Now, China imports close to 112 million tonnes of soybeans and America has slightly more than 20 per cent of the market while Brazil has more than 70 per cent.

In recent months, China also turned to Argentina, buying as much as seven million tonnes of soybeans.

China does not want to be beholden to its chief global economic rival, particularly when the United States has twice elected a president willing to start trade wars. Also, Brazil had land that it was able to develop for farming and vastly increase its output.

Brazil’s soybean acreage has increased to a new record every year for at least two decades.

This year is no different. In the current campaign, it is expected to climb to 121.2 million acres, a 3.5 percent increase over last year.

Brazil’s government forecaster Conab pegged expected production at 177.6 million tonnes.

The Brazilian Association of Vegetable Oil Industries (Abiove) is a little more optimistic with a forecast of 178.5 million tonnes, which would be almost four per cent more than last year.

Soy planting this season through October was behind last year’s pace, largely because dry conditions in the central region had farmers waiting for moisture to help with germination.

The southern part of the country has good moisture, as does Argentina.

Weather models suggest that the situation would flip this month with more moisture in central regions and less in the south.

The U.S. National Weather Service’s Climate Prediction Center last month said a weak La Nina had developed in the equatorial Pacific, which could last into early 2026 and then transition to neutral.

If this proves true, it tends to deliver less rain to Argentina and southern Brazil and more moisture to central and northern Brazil.

But other forecasters, including Japan’s and Australia’s, say their models show conditions barely meeting the La Nina threshold.

All this suggests that there is less likelihood of a strong weather threat to South American soy production this year.
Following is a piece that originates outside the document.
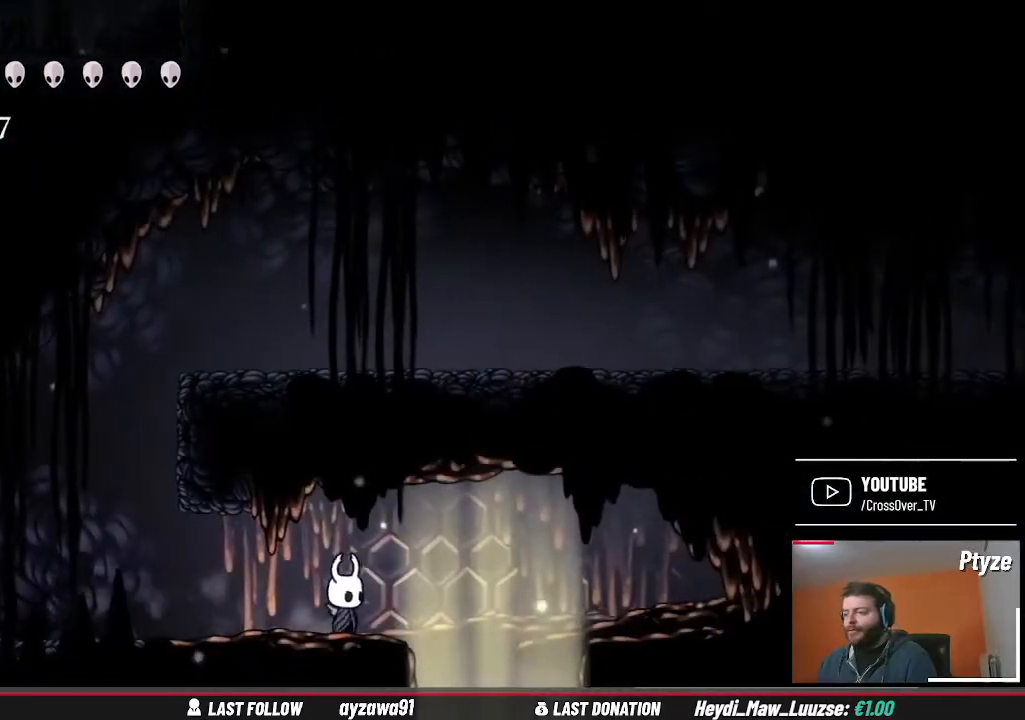
{"buttons": [], "left_stick": "right", "right_stick": "center", "events": [[133, "left_stick", "right"]]}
South American production will, as usual, affect the global oilseed market, but Canadian canola is on the outside looking in until it can get China back or find alternative buyers.

With Australia expected to capture most Chinese canola imports this year, quoted prices at ports Down Under are much higher than prices at Vancouver, and so that might mean Canada could pick up market share with other traditional buyers such as Japan, Europe, Mexico, the United Arab Emirates, Pakistan and Bangladesh.

Canada and Pakistan have worked out issues regarding imports of genetically modified crops and agreed to facilitate canola trade.